**Task prompt**
Transcribe the records that follow. Keep every word exactly, and drop the pictures.

[Dataset items]
===============

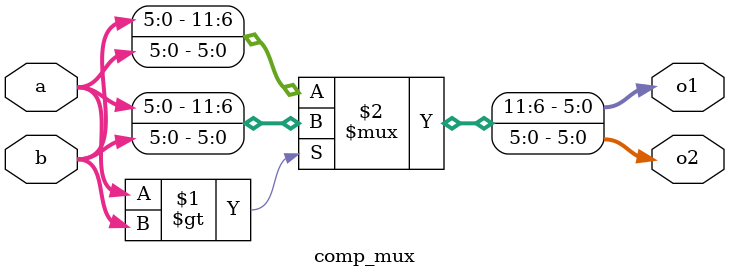
<source format=sv>
module Sort(
    // Input signals
    in_num0,
    in_num1,
    in_num2,
    in_num3,
    in_num4,
    // Output signals
    out_num
);
//---------------------------------------------------------------------
//   INPUT AND OUTPUT DECLARATION                         
//---------------------------------------------------------------------
localparam BITS = 6;
input [BITS - 1:0] in_num0;
input [BITS - 1:0] in_num1;
input [BITS - 1:0] in_num2;
input [BITS - 1:0] in_num3;
input [BITS - 1:0] in_num4;
output logic [BITS - 1:0] out_num;

//---------------------------------------------------------------------
//   LOGIC DECLARATION
//---------------------------------------------------------------------

logic [BITS - 1:0] s0[4:0], s1[4:0], s2[4:0], s3[4:0], s4[4:0];

//---------------------------------------------------------------------
//   Your design                        
//---------------------------------------------------------------------

//            -------        
// in_num0 -> |     | -> s0_0 ------------> s1_0    ......
//            |  c0 |                               ......
//            |  _0 |            -------            ......
// in_num1 -> |     | -> s0_1 -> |     | -> s1_1    ...... 
//            -------            |  c1 |            ...... 
//            -------            |  _0 |            ...... 
// in_num2 -> |     | -> s0_2 -> |     | -> s1_2    ...... 
//            |  c1 |            -------            ......
//            |  _1 |            -------            ......
// in_num3 -> |     | -> s0_3 -> |     | -> s1_3    ...... 
//            -------            |  c1 |            ...... 
//                               |  _1 |            ...... 
// in_num4 ------------> s0_4 -> |     | -> s1_4    ...... 
//                               -------         

comp_mux c0_0(in_num0, in_num1, s0[0], s0[1]);
comp_mux c0_1(in_num2, in_num3, s0[2], s0[3]);
assign s0[4] = in_num4;

assign s1[0] = s0[0];
comp_mux c1_0(s0[1], s0[2], s1[1], s1[2]);
comp_mux c1_1(s0[3], s0[4], s1[3], s1[4]);

comp_mux c2_0(s1[0], s1[1], s2[0], s2[1]);
comp_mux c2_1(s1[2], s1[3], s2[2], s2[3]);
assign s2[4] = s1[4];

assign s3[0] = s2[0];
comp_mux c3_0(s2[1], s2[2], s3[1], s3[2]);
comp_mux c3_1(s2[3], s2[4], s3[3], s3[4]);

comp_mux c4_0(s3[0], s3[1], s4[0], s4[1]);
comp_mux c4_1(s3[2], s3[3], s4[2], s4[3]);
assign s4[4] = s3[4];

assign out_num = s4[2];

endmodule

module comp_mux#(parameter BITS = 6)(a, b, o1, o2);
    input [BITS - 1:0] a;
    input [BITS - 1:0] b;

    output [BITS - 1:0] o1;
    output [BITS - 1:0] o2;

    assign {o1, o2} = a > b ? {a, b} : {b, a};
endmodule
</source>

===============

**Expected output**
<source format=sv>
module Sort(
    // Input signals
    in_num0,
    in_num1,
    in_num2,
    in_num3,
    in_num4,
    // Output signals
    out_num
);
//---------------------------------------------------------------------
//   INPUT AND OUTPUT DECLARATION                         
//---------------------------------------------------------------------
localparam BITS = 6;
input [BITS - 1:0] in_num0;
input [BITS - 1:0] in_num1;
input [BITS - 1:0] in_num2;
input [BITS - 1:0] in_num3;
input [BITS - 1:0] in_num4;
output logic [BITS - 1:0] out_num;

//---------------------------------------------------------------------
//   LOGIC DECLARATION
//---------------------------------------------------------------------

logic [BITS - 1:0] s0[4:0], s1[4:0], s2[4:0], s3[4:0], s4[4:0];

//---------------------------------------------------------------------
//   Your design                        
//---------------------------------------------------------------------

//            -------        
// in_num0 -> |     | -> s0_0 ------------> s1_0    ......
//            |  c0 |                               ......
//            |  _0 |            -------            ......
// in_num1 -> |     | -> s0_1 -> |     | -> s1_1    ...... 
//            -------            |  c1 |            ...... 
//            -------            |  _0 |            ...... 
// in_num2 -> |     | -> s0_2 -> |     | -> s1_2    ...... 
//            |  c1 |            -------            ......
//            |  _1 |            -------            ......
// in_num3 -> |     | -> s0_3 -> |     | -> s1_3    ...... 
//            -------            |  c1 |            ...... 
//                               |  _1 |            ...... 
// in_num4 ------------> s0_4 -> |     | -> s1_4    ...... 
//                               -------         

comp_mux c0_0(in_num0, in_num1, s0[0], s0[1]);
comp_mux c0_1(in_num2, in_num3, s0[2], s0[3]);
assign s0[4] = in_num4;

assign s1[0] = s0[0];
comp_mux c1_0(s0[1], s0[2], s1[1], s1[2]);
comp_mux c1_1(s0[3], s0[4], s1[3], s1[4]);

comp_mux c2_0(s1[0], s1[1], s2[0], s2[1]);
comp_mux c2_1(s1[2], s1[3], s2[2], s2[3]);
assign s2[4] = s1[4];

assign s3[0] = s2[0];
comp_mux c3_0(s2[1], s2[2], s3[1], s3[2]);
comp_mux c3_1(s2[3], s2[4], s3[3], s3[4]);

comp_mux c4_0(s3[0], s3[1], s4[0], s4[1]);
comp_mux c4_1(s3[2], s3[3], s4[2], s4[3]);
assign s4[4] = s3[4];

assign out_num = s4[2];

endmodule

module comp_mux#(parameter BITS = 6)(a, b, o1, o2);
    input [BITS - 1:0] a;
    input [BITS - 1:0] b;

    output [BITS - 1:0] o1;
    output [BITS - 1:0] o2;

    assign {o1, o2} = a > b ? {a, b} : {b, a};
endmodule
</source>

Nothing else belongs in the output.